-------- Data under study --------

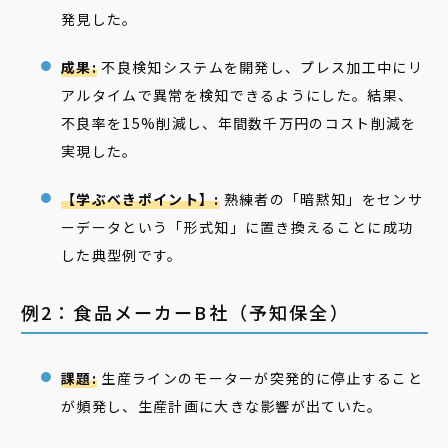
発見した。
成果:
不良検知システムを開発し、プレス加工中にリ
アルタイムで異常を検知できるようにした。結果、
不良率を15%削減し、年間数千万円のコスト削減を
実現した。
【学ぶべきポイント】:
熟練者の「暗黙知」をセンサ
ーデータという「形式知」に置き換えることに成功
した典型例です。
例2：食品メーカーB社（予知保全）
課題:
生産ラインのモーターが突発的に停止すること
が頻発し、生産計画に大きな影響が出ていた。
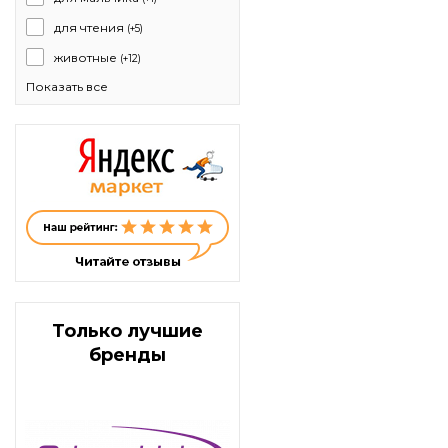
для чтения
(+5)
животные
(+12)
Показать все
Только лучшие
бренды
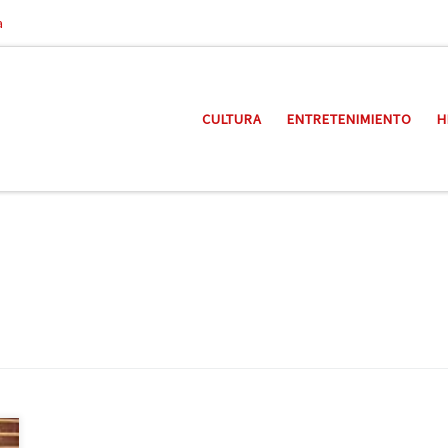
a
CULTURA
ENTRETENIMIENTO
H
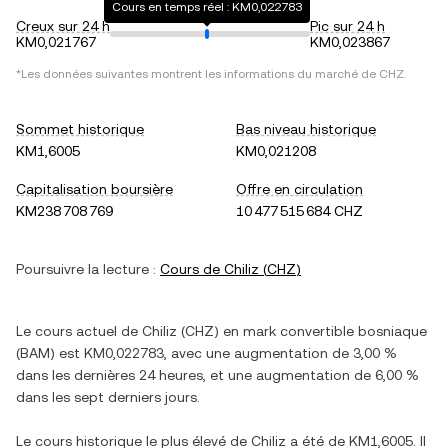
Cours en temps réel : KM0,022783
Creux sur 24 h
Pic sur 24 h
KM0,021767
KM0,023867
*Les données suivantes montrent les informations du marché de
CHZ
.
Sommet historique
Bas niveau historique
KM1,6005
KM0,021208
Capitalisation boursière
Offre en circulation
KM238 708 769
10 477 515 684 CHZ
Poursuivre la lecture :
Cours de
Chiliz
(
CHZ
)
Le cours actuel de
Chiliz
(
CHZ
) en
mark convertible bosniaque
(
BAM
) est
KM0,022783
, avec
une augmentation
de
3,00 %
dans les dernières 24 heures, et
une augmentation
de
6,00 %
dans les sept derniers jours.
Le cours historique le plus élevé de
Chiliz
a été de
KM1,6005
. Il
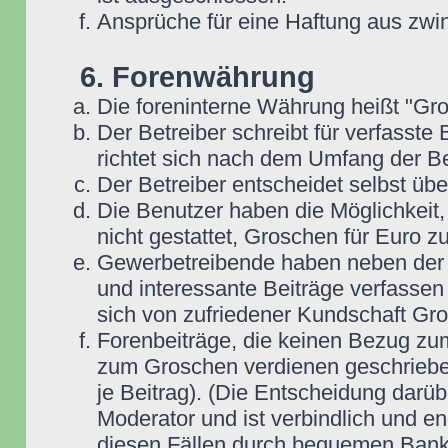
Ansprüche für eine Haftung aus zwi
6. Forenwährung
Die foreninterne Währung heißt "Gr
Der Betreiber schreibt für verfasste
richtet sich nach dem Umfang der Be
Der Betreiber entscheidet selbst übe
Die Benutzer haben die Möglichkeit,
nicht gestattet, Groschen für Euro 
Gewerbetreibende haben neben der Mö
und interessante Beiträge verfassen 
sich von zufriedener Kundschaft Gr
Forenbeiträge, die keinen Bezug zum
zum Groschen verdienen geschrieben
je Beitrag). (Die Entscheidung darüb
Moderator und ist verbindlich und en
diesen Fällen durch bequemen Bank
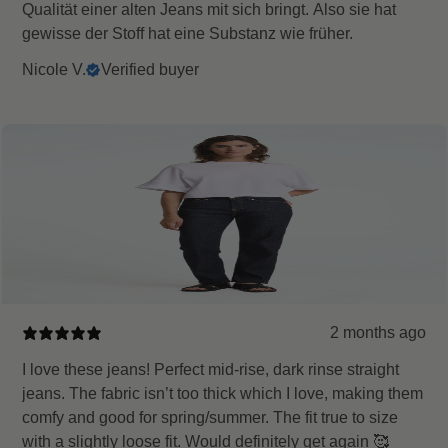
Qualität einer alten Jeans mit sich bringt. Also sie hat
gewisse der Stoff hat eine Substanz wie früher.
Nicole V.
Verified buyer
2 months ago
I love these jeans! Perfect mid-rise, dark rinse straight
jeans. The fabric isn’t too thick which I love, making them
comfy and good for spring/summer. The fit true to size
with a slightly loose fit. Would definitely get again 🥰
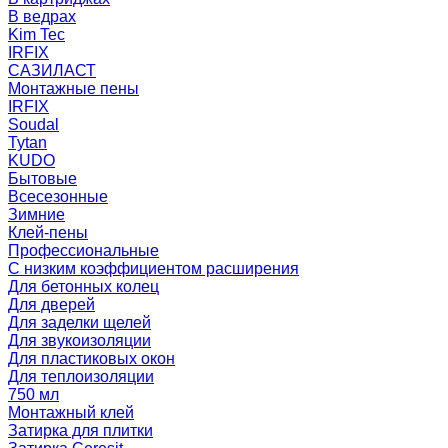
В ведрах
Kim Tec
IRFIX
САЗИЛАСТ
Монтажные пены
IRFIX
Soudal
Tytan
KUDO
Бытовые
Всесезонные
Зимние
Клей-пены
Профессиональные
С низким коэффициентом расширения
Для бетонных колец
Для дверей
Для заделки щелей
Для звукоизоляции
Для пластиковых окон
Для теплоизоляции
750 мл
Монтажный клей
Затирка для плитки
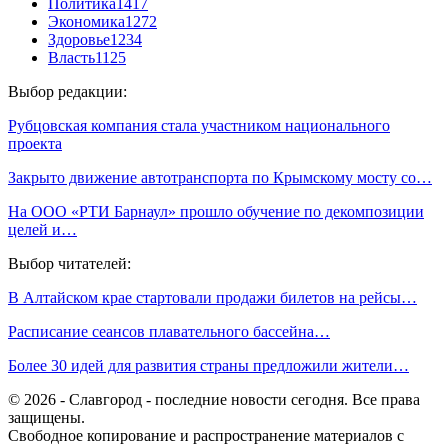
Политика
1417
Экономика
1272
Здоровье
1234
Власть
1125
Выбор редакции:
Рубцовская компания стала участником национального
проекта
Закрыто движение автотранспорта по Крымскому мосту со…
На ООО «РТИ Барнаул» прошло обучение по декомпозиции
целей и…
Выбор читателей:
В Алтайском крае стартовали продажи билетов на рейсы…
Расписание сеансов плавательного бассейна…
Более 30 идей для развития страны предложили жители…
© 2026 - Славгород - последние новости сегодня. Все права
защищены.
Свободное копирование и распространение материалов с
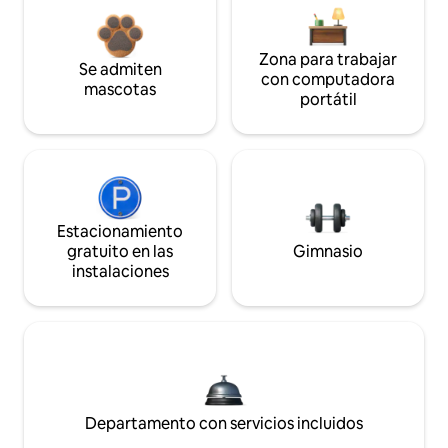
Zona para trabajar
Se admiten
con computadora
mascotas
portátil
Estacionamiento
gratuito en las
Gimnasio
instalaciones
Departamento con servicios incluidos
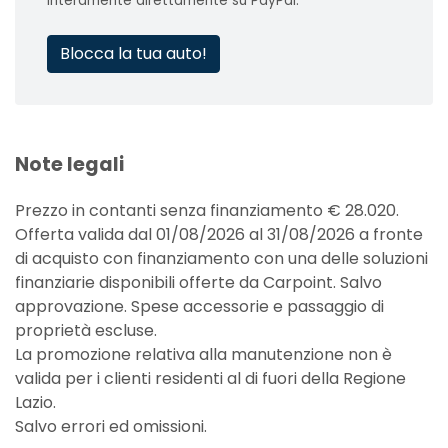
interamente direttamente su PayPal.
Blocca la tua auto!
Note legali
Prezzo in contanti senza finanziamento € 28.020.
Offerta valida dal 01/08/2026 al 31/08/2026 a fronte
di acquisto con finanziamento con una delle soluzioni
finanziarie disponibili offerte da Carpoint. Salvo
approvazione. Spese accessorie e passaggio di
proprietà escluse.
La promozione relativa alla manutenzione non è
valida per i clienti residenti al di fuori della Regione
Lazio.
Salvo errori ed omissioni.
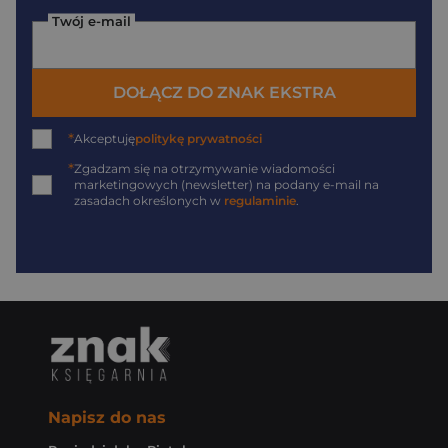
Twój e-mail
DOŁĄCZ DO ZNAK EKSTRA
*
Akceptuję
politykę prywatności
*
Zgadzam się na otrzymywanie wiadomości
marketingowych (newsletter) na podany
e-mail
na
zasadach określonych w
regulaminie
.
Napisz do nas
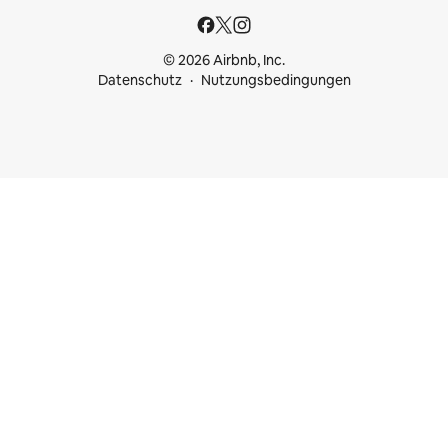
© 2026 Airbnb, Inc.
Datenschutz
Nutzungsbedingungen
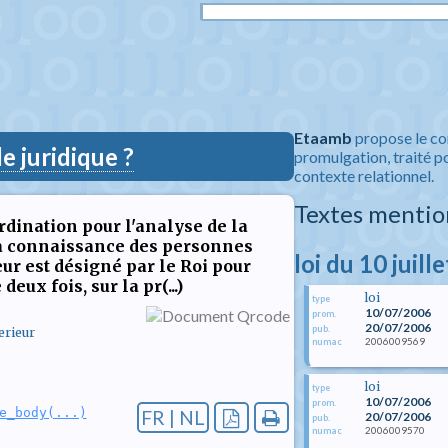
Etaamb
propose le co
 juridique ?
promulgation, traité po
contexte relationnel.
Textes mentio
rdination pour l'analyse de la
 la connaissance des personnes
loi du 10 juill
teur est désigné par le Roi pour
ux fois, sur la pr(...)
loi
type
10/07/2006
prom.
20/07/2006
pub.
erieur
2006009569
numac
loi
type
10/07/2006
prom.
e_body(...)
FR | NL
20/07/2006
pub.
2006009570
numac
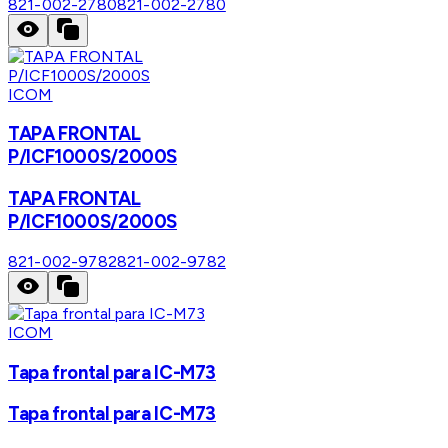
821-002-2780
821-002-2780
ICOM
TAPA FRONTAL
P/ICF1000S/2000S
TAPA FRONTAL
P/ICF1000S/2000S
821-002-9782
821-002-9782
ICOM
Tapa frontal para IC-M73
Tapa frontal para IC-M73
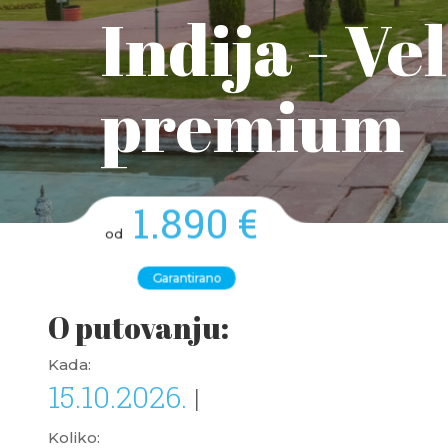
Indija - Ve
premium
1.890 €
od
Garantirano
O putovanju:
Kada:
15.10.2026.
|
Koliko:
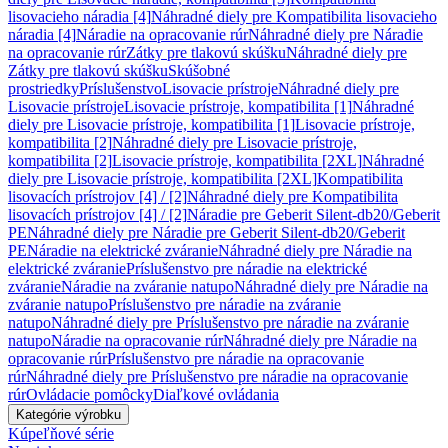
lisovacieho náradia [4]
Náhradné diely pre Kompatibilita lisovacieho
náradia [4]
Náradie na opracovanie rúr
Náhradné diely pre Náradie
na opracovanie rúr
Zátky pre tlakovú skúšku
Náhradné diely pre
Zátky pre tlakovú skúšku
Skúšobné
prostriedky
Príslušenstvo
Lisovacie prístroje
Náhradné diely pre
Lisovacie prístroje
Lisovacie prístroje, kompatibilita [1]
Náhradné
diely pre Lisovacie prístroje, kompatibilita [1]
Lisovacie prístroje,
kompatibilita [2]
Náhradné diely pre Lisovacie prístroje,
kompatibilita [2]
Lisovacie prístroje, kompatibilita [2XL]
Náhradné
diely pre Lisovacie prístroje, kompatibilita [2XL]
Kompatibilita
lisovacích prístrojov [4] / [2]
Náhradné diely pre Kompatibilita
lisovacích prístrojov [4] / [2]
Náradie pre Geberit Silent-db20/Geberit
PE
Náhradné diely pre Náradie pre Geberit Silent-db20/Geberit
PE
Náradie na elektrické zváranie
Náhradné diely pre Náradie na
elektrické zváranie
Príslušenstvo pre náradie na elektrické
zváranie
Náradie na zváranie natupo
Náhradné diely pre Náradie na
zváranie natupo
Príslušenstvo pre náradie na zváranie
natupo
Náhradné diely pre Príslušenstvo pre náradie na zváranie
natupo
Náradie na opracovanie rúr
Náhradné diely pre Náradie na
opracovanie rúr
Príslušenstvo pre náradie na opracovanie
rúr
Náhradné diely pre Príslušenstvo pre náradie na opracovanie
rúr
Ovládacie pomôcky
Diaľkové ovládania
Kategórie výrobku
Kúpeľňové série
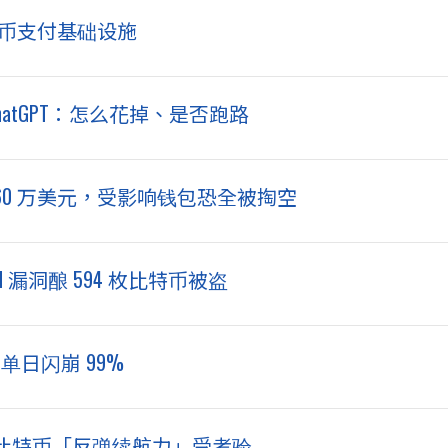
定币支付基础设施
ChatGPT：怎么花掉、是否跑路
8,860 万美元，受影响钱包恐全被掏空
rd 漏洞酿 594 枚比特币被盗
 单日闪崩 99%
比特币「反弹续航力」受考验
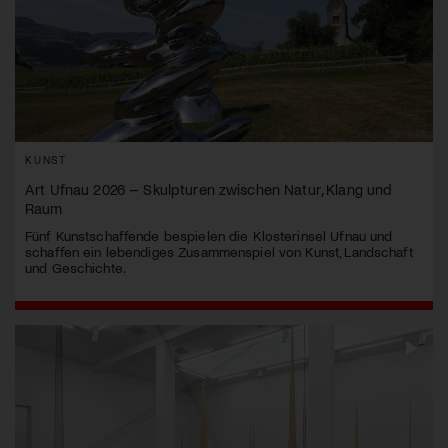
KUNST
Art Ufnau 2026 – Skulpturen zwischen Natur, Klang und
Raum
Fünf Kunstschaffende bespielen die Klosterinsel Ufnau und
schaffen ein lebendiges Zusammenspiel von Kunst, Landschaft
und Geschichte.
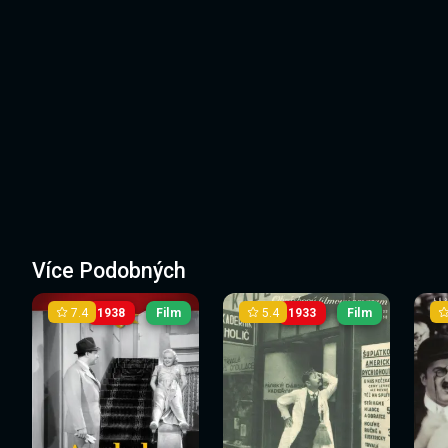
Více Podobných
7.4
5.4
1938
Film
1933
Film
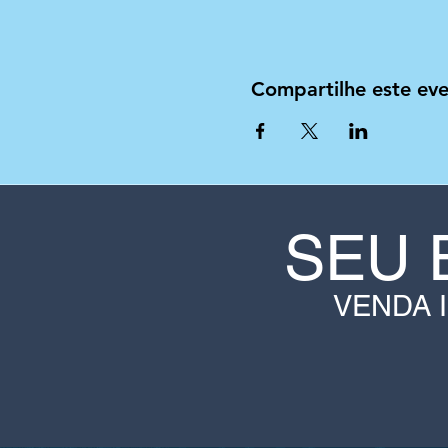
Compartilhe este ev
SEU 
VENDA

--------

**Problem statement**
Filter the entries above down to the lines containing the word "finanziamento".

**Exercise response**
Prezzo in contanti senza finanziamento € 28.020.
di acquisto con finanziamento con una delle soluzioni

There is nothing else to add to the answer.